- **Assigned task 1**
Summarize the article on ethanol below in two sentences.
- **Assigned task 2**
Turn the paragraph in the article on ethanol that begins "Furthermore, production in the United States" into a short bulleted list that keeps its main facts.
- **Assigned task 3**
Please answer these questions from the article on ethanol below:
(a) What was the New York Harbor spot ethanol price at the start of the year?
(b) By what percentage did VeraSun's net income for the quarter ended March 31 rise from a year earlier?
(c) What is ethanol usually made from?

- **Page text**
+---+

Rising demand, along with problems bringing products to market, have jacked up ethanol prices. New York Harbor spot ethanol prices are as high as $4.25 a gallon, up from about $1.85 at the start of the year, according to Jim Jordan & Associates, a research firm that tracks the ethanol fuel industry.
Consumer prices are likely to fall as these logistical issues are resolved, according to Cristoph Berg, an ethanol analyst with FO Licht, a commodities research firm. "Once these problems are addressed, the exuberance we see at the moment in the ethanol market might become more sober," he said.
Furthermore, production in the United States is brimming. According to the Renewable Fuels Association, a trade association for the nation's ethanol industry, annual production totaled 3.9 billion gallons last year, up 15 percent from 2004. Plants to produce another 1.9 billion gallons a year are under construction.
"There's a lot of capacity coming online, and by the end of 2007, it's going to explode," Simpson from Trading IPOs said. "There's the chance that 2006 could be the peak margin period for ethanol producers."
VeraSun reported net income of $2.7 million for the quarter ended March 31, up 58.8 percent from a year earlier. Hawkeye and Aventine also posted bumper profits in their most recent quarters, according to their IPO filings. But lower margins could cause earnings growth to evaporate, or at least slow down quite a bit, analysts said.
Furthermore, since ethanol is a commodity, managing risk poses an additional challenge to investors, Judd from Greenwich Consultants said. Fuel markets tend to be highly unpredictable, and ethanol usually is made from corn, another volatile commodity.
Still, Berg thinks it's too early to say whether shares in the ethanol market are overvalued.
"This is a new game. It might take another six to nine months to get a better picture of the real opportunities in the market," he said.

+---+

- **Material provided**
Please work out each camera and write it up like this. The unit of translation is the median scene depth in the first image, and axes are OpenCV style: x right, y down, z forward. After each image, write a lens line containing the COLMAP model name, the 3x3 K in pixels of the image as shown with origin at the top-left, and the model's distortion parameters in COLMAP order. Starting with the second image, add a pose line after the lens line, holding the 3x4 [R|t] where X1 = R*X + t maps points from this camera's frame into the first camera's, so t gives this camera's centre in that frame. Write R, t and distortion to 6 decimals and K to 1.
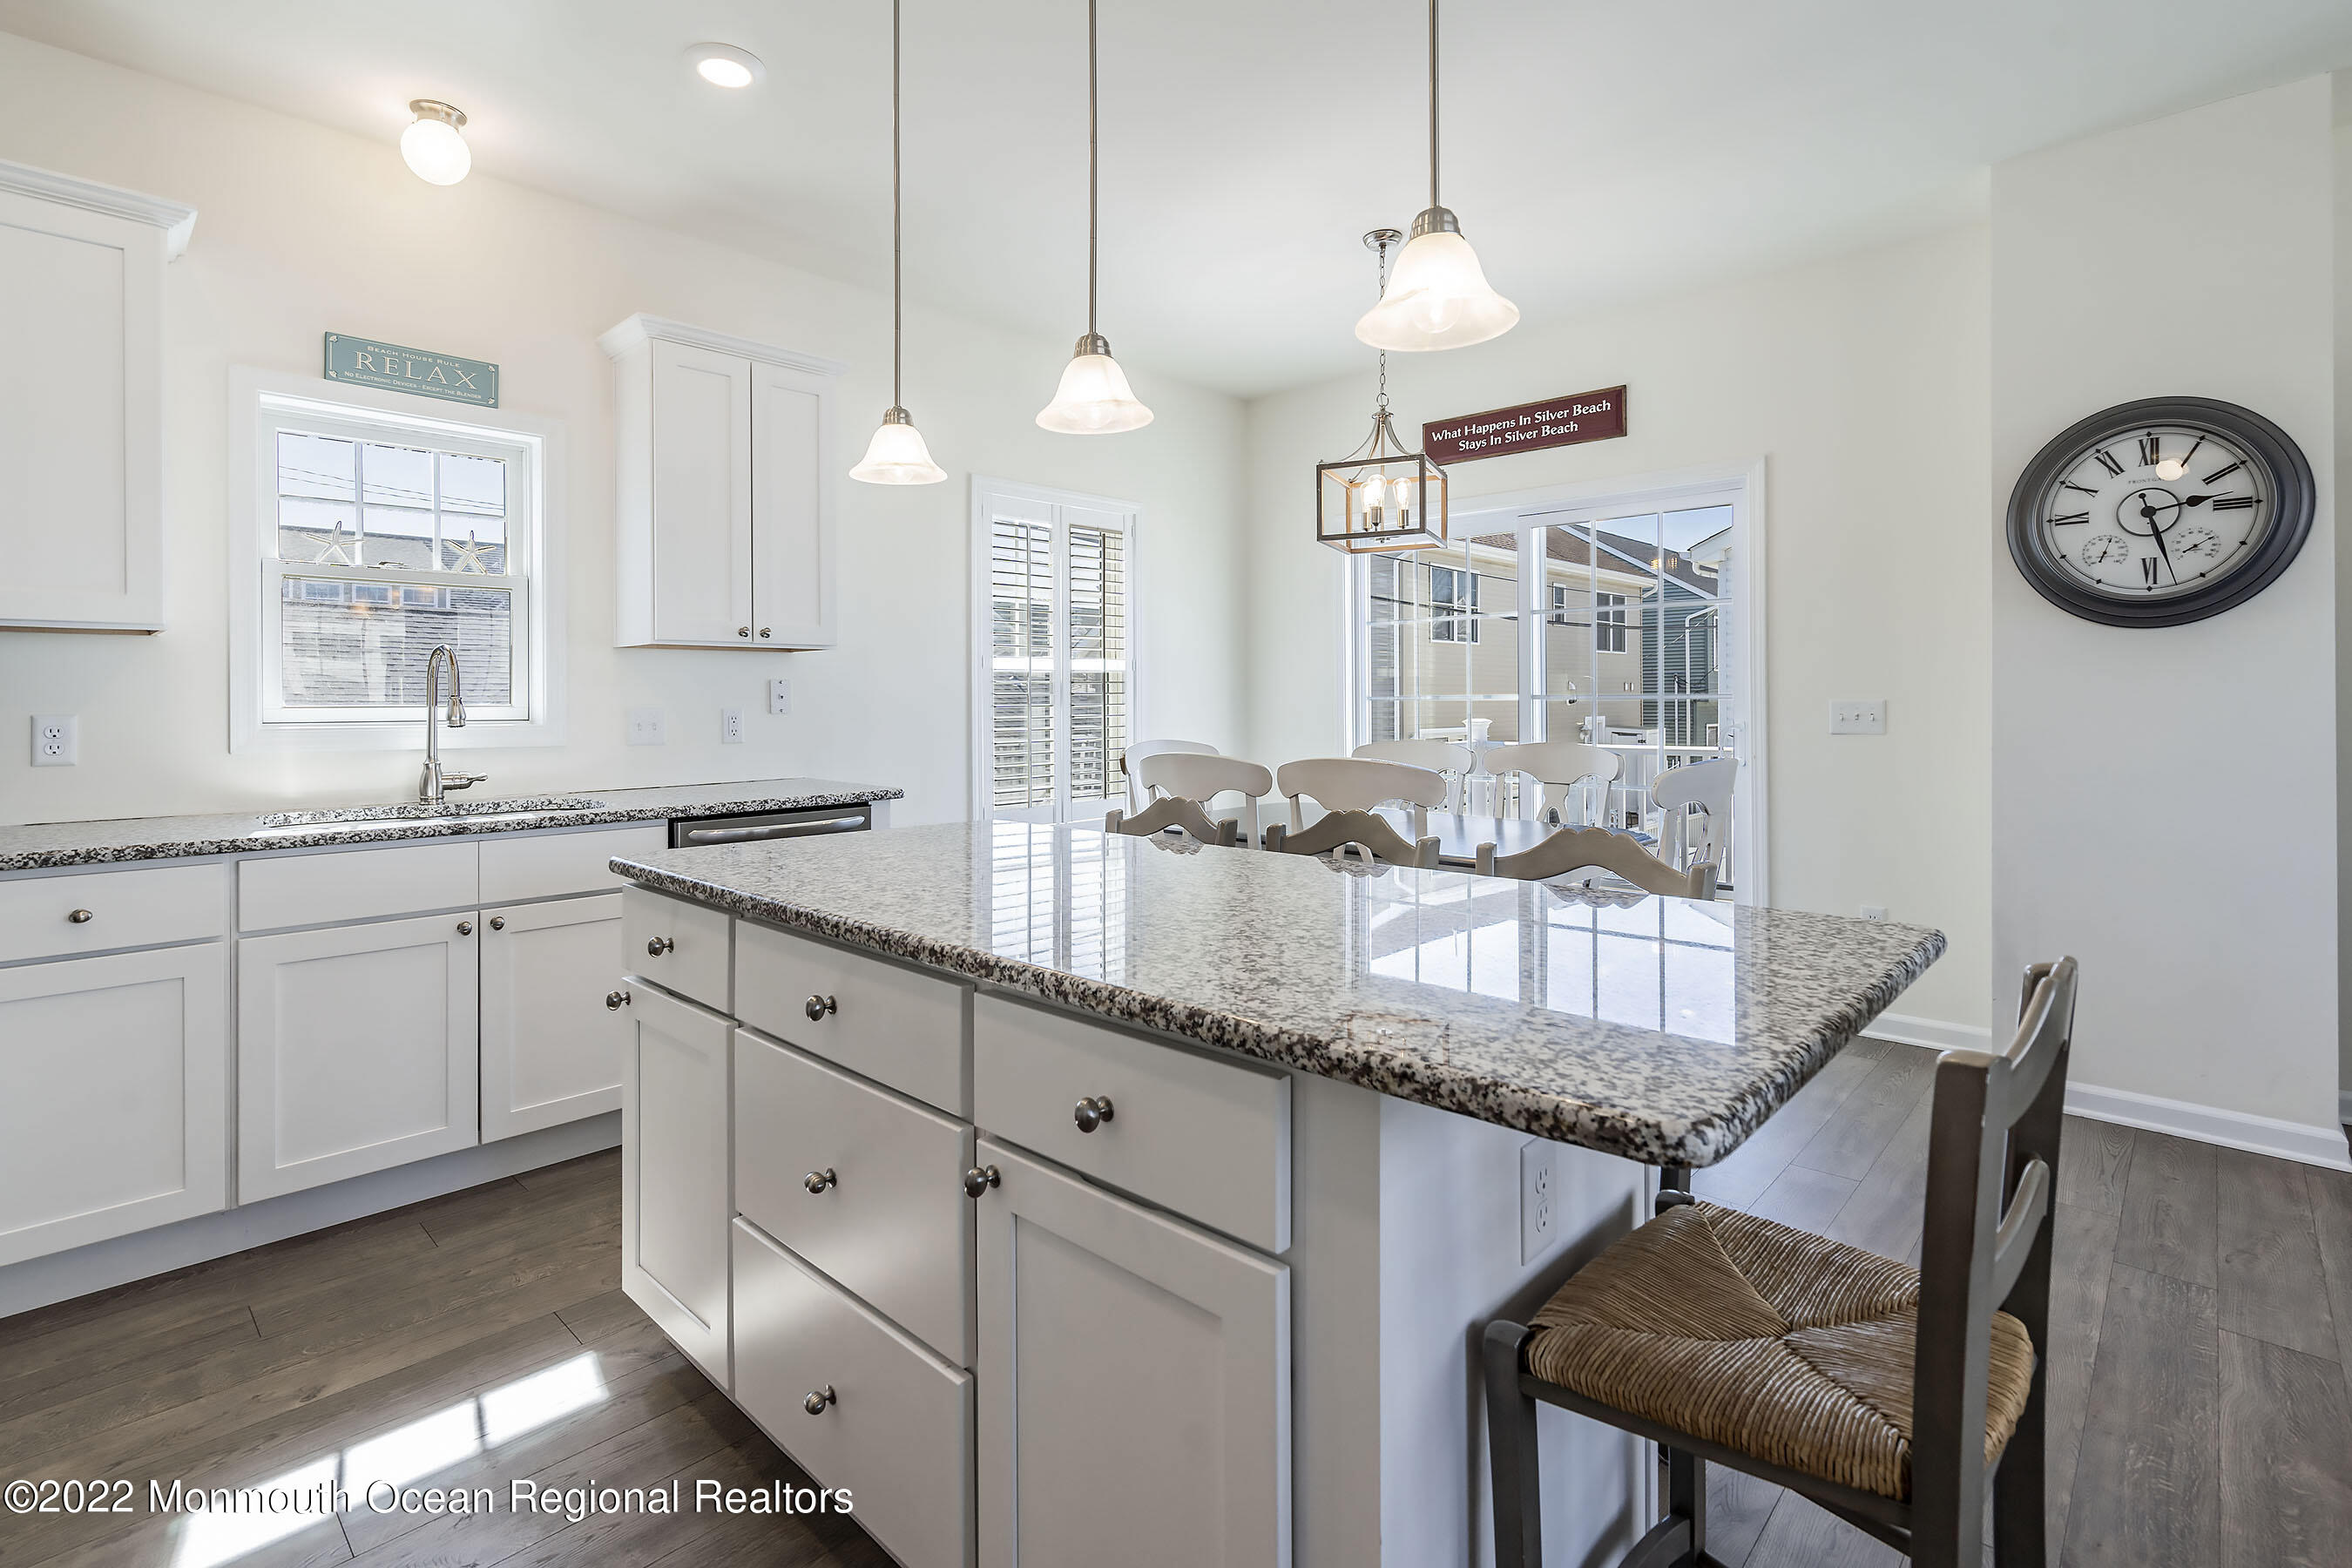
lens RADIAL K [[1108.0, 0, 1183.9], [0, 1108.0, 696.8], [0, 0, 1]] dist [0.000120, 0.001198]
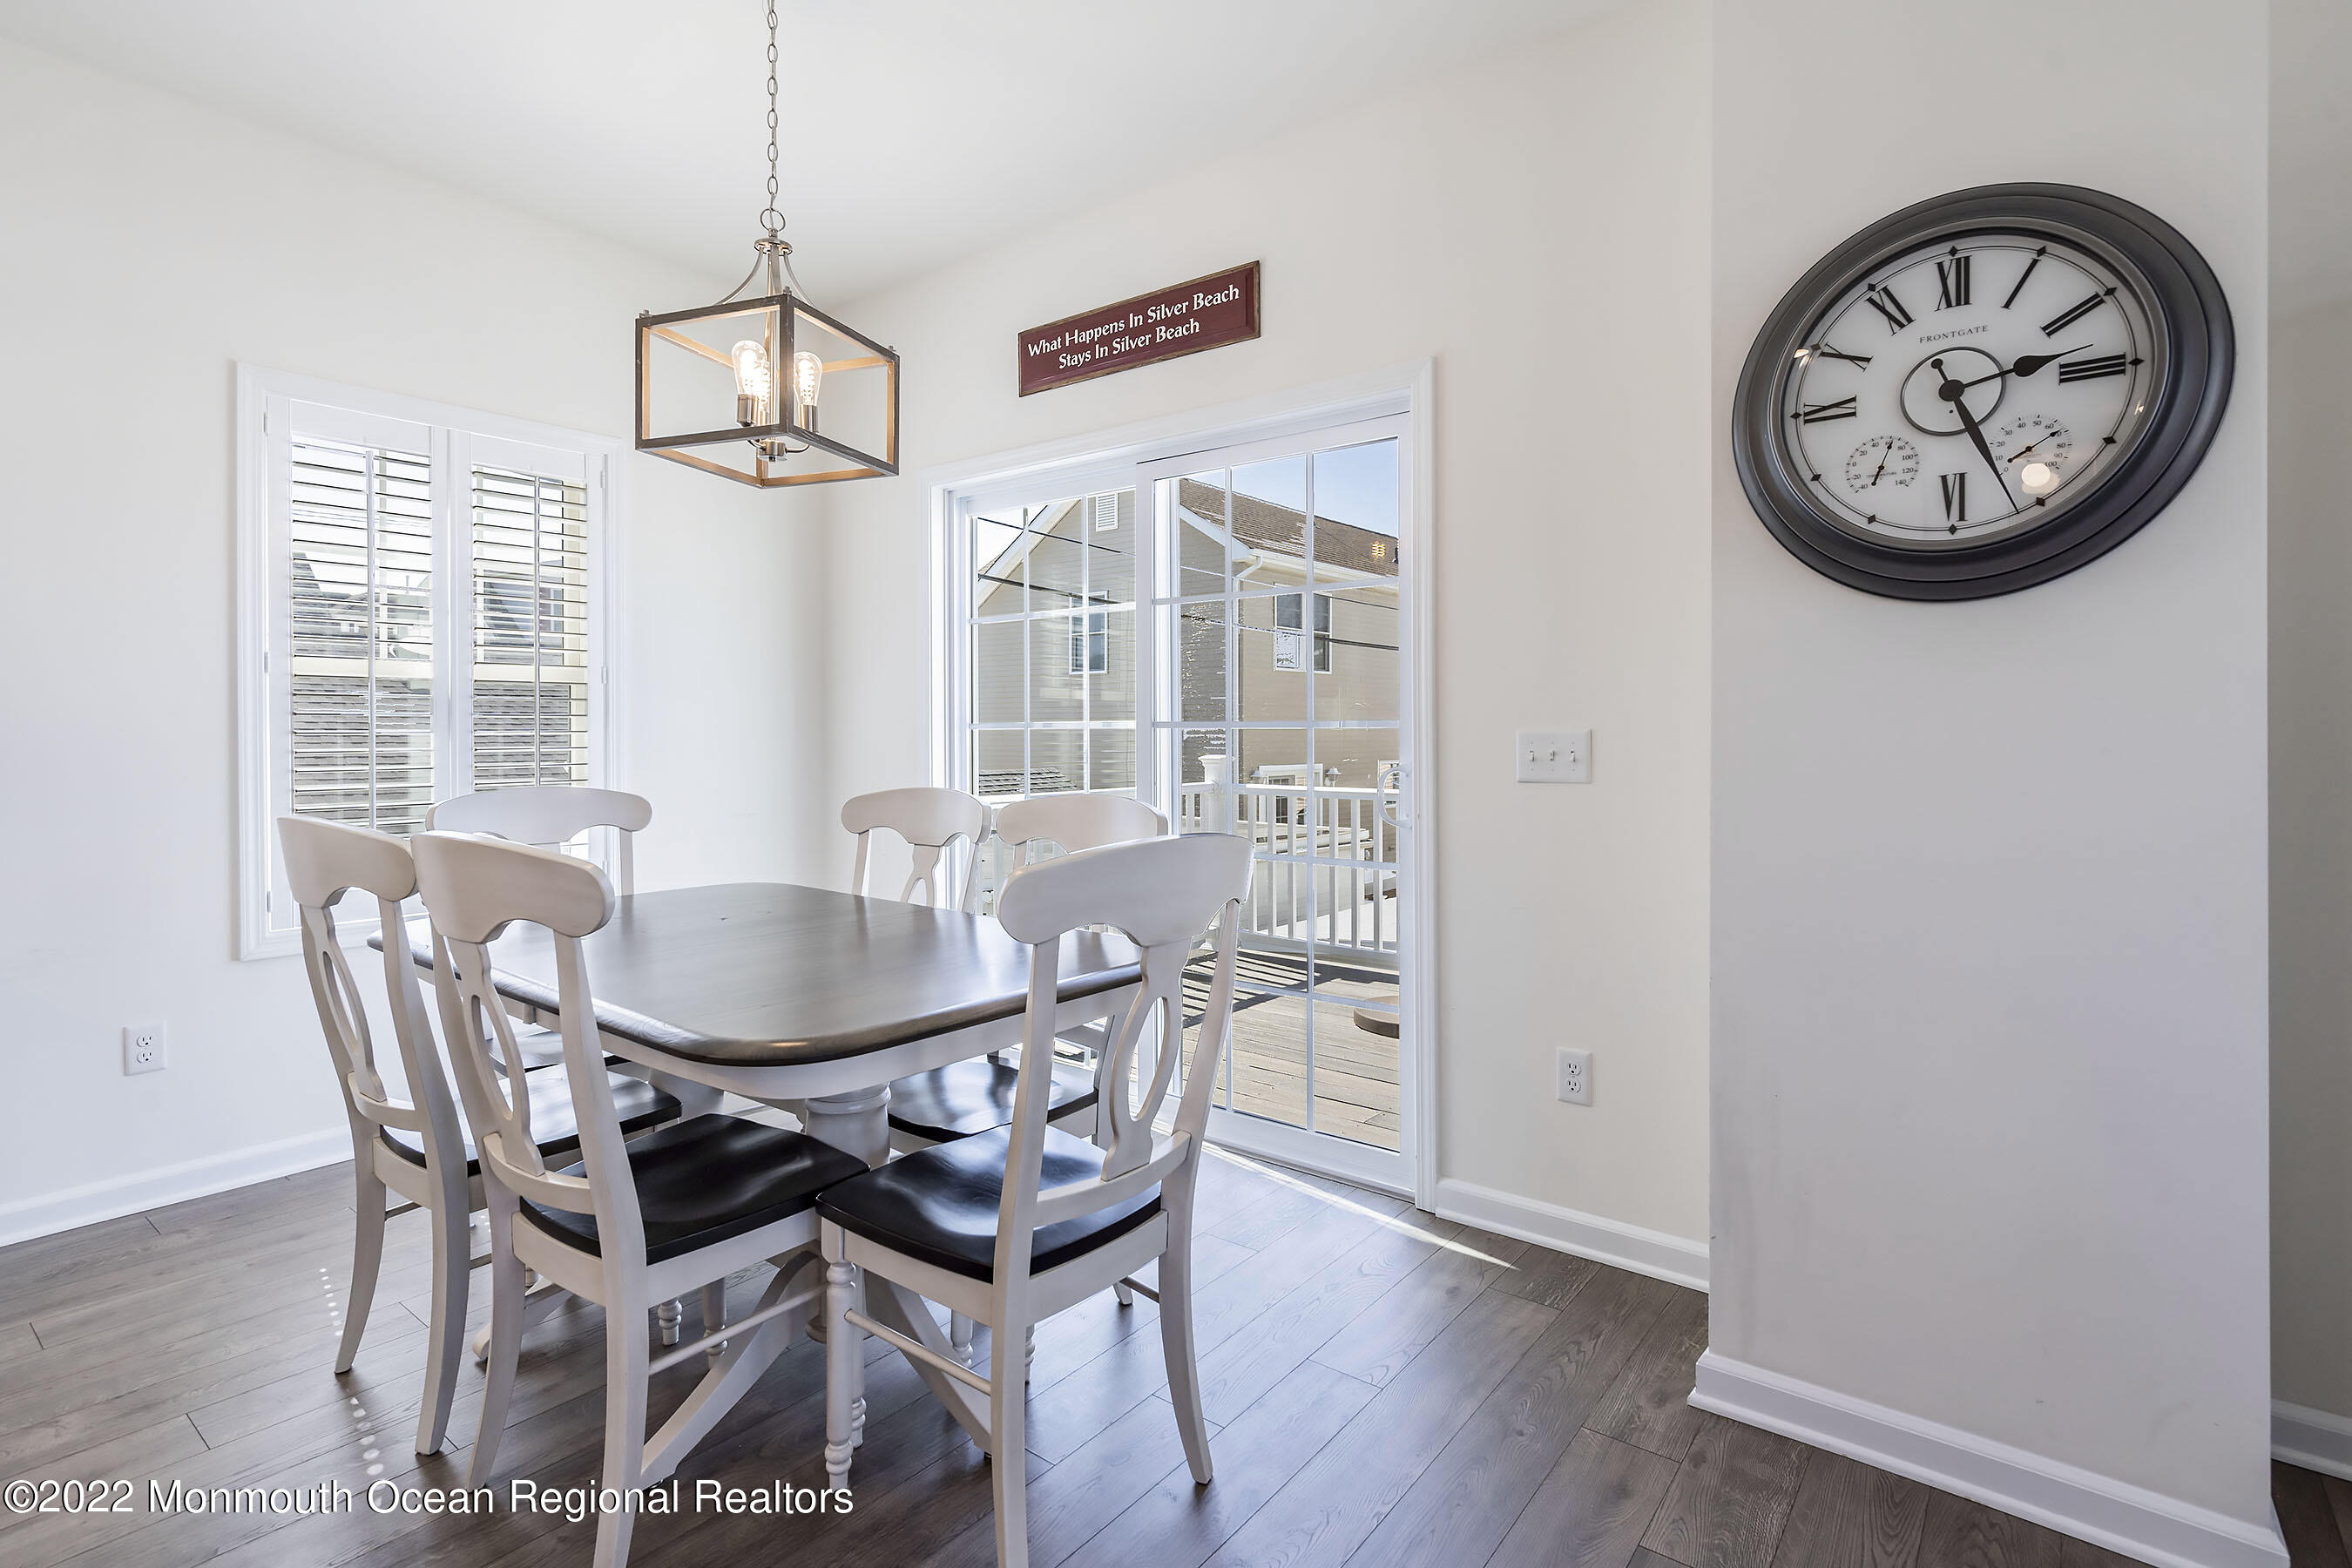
lens RADIAL K [[1174.3, 0, 1154.5], [0, 1174.3, 725.0], [0, 0, 1]] dist [-0.002318, -0.001329]
pose [[0.996260, 0.009143, 0.085924, 0.395370], [-0.008881, 0.999955, -0.003432, 0.005300], [-0.085952, 0.002656, 0.996296, 0.420474]]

+---+

- **Written solution 1**
Rising demand and problems bringing products to market have pushed New York Harbor spot ethanol prices as high as $4.25 a gallon, up from about $1.85 at the start of the year, though an analyst expects prices to fall once these logistical issues are resolved. With U.S. production growing and more capacity under construction, analysts warn that lower margins could slow producers' earnings growth, while ethanol's status as a commodity makes risk harder for investors to manage.

- **Written solution 2**
- U.S. ethanol production is brimming.
- Annual production was 3.9 billion gallons last year, up 15 percent from 2004, according to the Renewable Fuels Association, the trade association for the nation's ethanol industry.
- Plants that will produce another 1.9 billion gallons a year are under construction.

- **Written solution 3**
(a) About $1.85 a gallon.
(b) 58.8 percent.
(c) Corn.